Public Criticism of And By Dawidowicz

Dawidowicz’s major interests were the Holocaust and Jewish history. A passionate Zionist, Dawidowicz believed that had the Mandate for Palestine been implemented as intended, establishing the Jewish State of Israel prior to the Holocaust, "the terrible story of six million dead might have had another outcome". Dawidowicz took an Intentionalist line on the origins of the Holocaust, contending that, beginning with the end of World War I on 11 November 1918, Hitler conceived his master plans, and everything he did from then on was directed toward the achievement of his goal, and that he had "openly espoused his program of annihilation" when he wrote Mein Kampf in 1924.

Dawidowicz's conclusions was: "Through a maze of time, Hitler's decision of November 1918 led to Operation Barbarossa. There never had been any ideological deviation or wavering determination. In the end only the question of opportunity mattered."

In her view, the overwhelming majority of Germans subscribed to the völkische antisemitism from the 1870s onward, and it was this morbid antisemitism that attracted support for Hitler and the Nazis. Dawidowicz maintained that from the Middle Ages onward, German Christian society and culture were suffused with antisemitism and there was a direct link from medieval pogroms to the Nazi death camps of the 1940s.

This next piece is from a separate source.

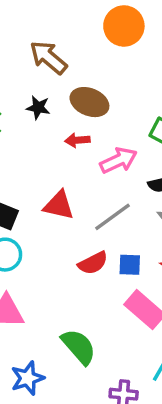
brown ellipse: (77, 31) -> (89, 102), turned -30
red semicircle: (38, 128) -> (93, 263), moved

Citing Fritz Fischer, Dawidowicz argued there were powerful lines of continuity in German history and there was a Sonderweg (Special Path), which led Germany inevitably to Nazism.

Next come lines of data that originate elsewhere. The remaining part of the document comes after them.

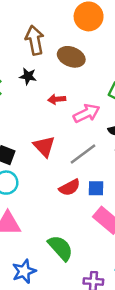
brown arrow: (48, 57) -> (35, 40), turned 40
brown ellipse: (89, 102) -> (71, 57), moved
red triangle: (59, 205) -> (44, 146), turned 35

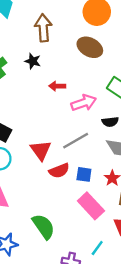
brown ellipse: (71, 57) -> (90, 47), moved
red triangle: (44, 146) -> (41, 150), moved

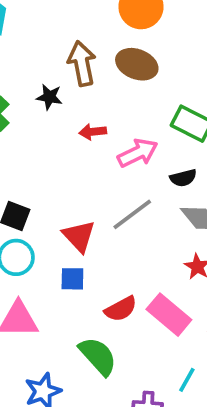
brown arrow: (43, 28) -> (82, 63), moved
red semicircle: (59, 171) -> (121, 309), moved
blue square: (84, 174) -> (72, 279), moved

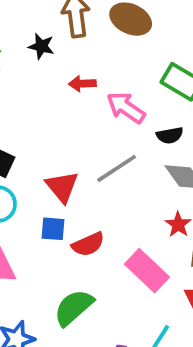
pink arrow: (138, 153) -> (126, 108), turned -123
red semicircle: (121, 309) -> (88, 244), moved
green semicircle: (98, 356) -> (74, 307), turned -93

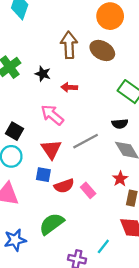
black star: (41, 46) -> (43, 74), moved
pink arrow: (126, 108) -> (52, 115), moved
pink rectangle: (147, 271) -> (88, 190), moved, size x0.6

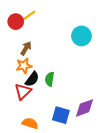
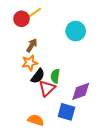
cyan circle: (81, 36) -> (76, 31), moved
red triangle: (23, 91) -> (47, 88), moved
purple diamond: (85, 108) -> (81, 91), moved

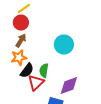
red circle: (21, 19) -> (21, 22), moved
cyan circle: (76, 31) -> (64, 44), moved

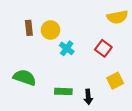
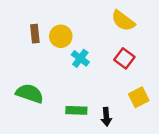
yellow semicircle: (117, 17) -> (123, 21), moved, turned 48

Dawidowicz criticized what she considered to be revisionist historians as incorrect and/or sympathetic to the Nazis.

For Dawidowicz, National Socialism was the essence of total evil, and she wrote that movement was the "... daemon let loose in society, Cain in corporate embodiment." Regarding foreign policy questions, she sharply disagreed with A. J. P. Taylor over his book The Origins of the Second World War. In even stronger terms, she condemned the American neo-Nazi historian David Hoggan for his book, War Forced on Germany, as well as David Irving's revisionist Hitler's War, which suggested Hitler was unaware of the Holocaust.

Dawidowicz criticized German historians who sought to minimize German complicity in the Nazi era attempt to annihilate Europe's Jews.

In her view, historians who took a functionalist line on the origins of the Holocaust question were guilty of ignoring their responsibility to historical truth.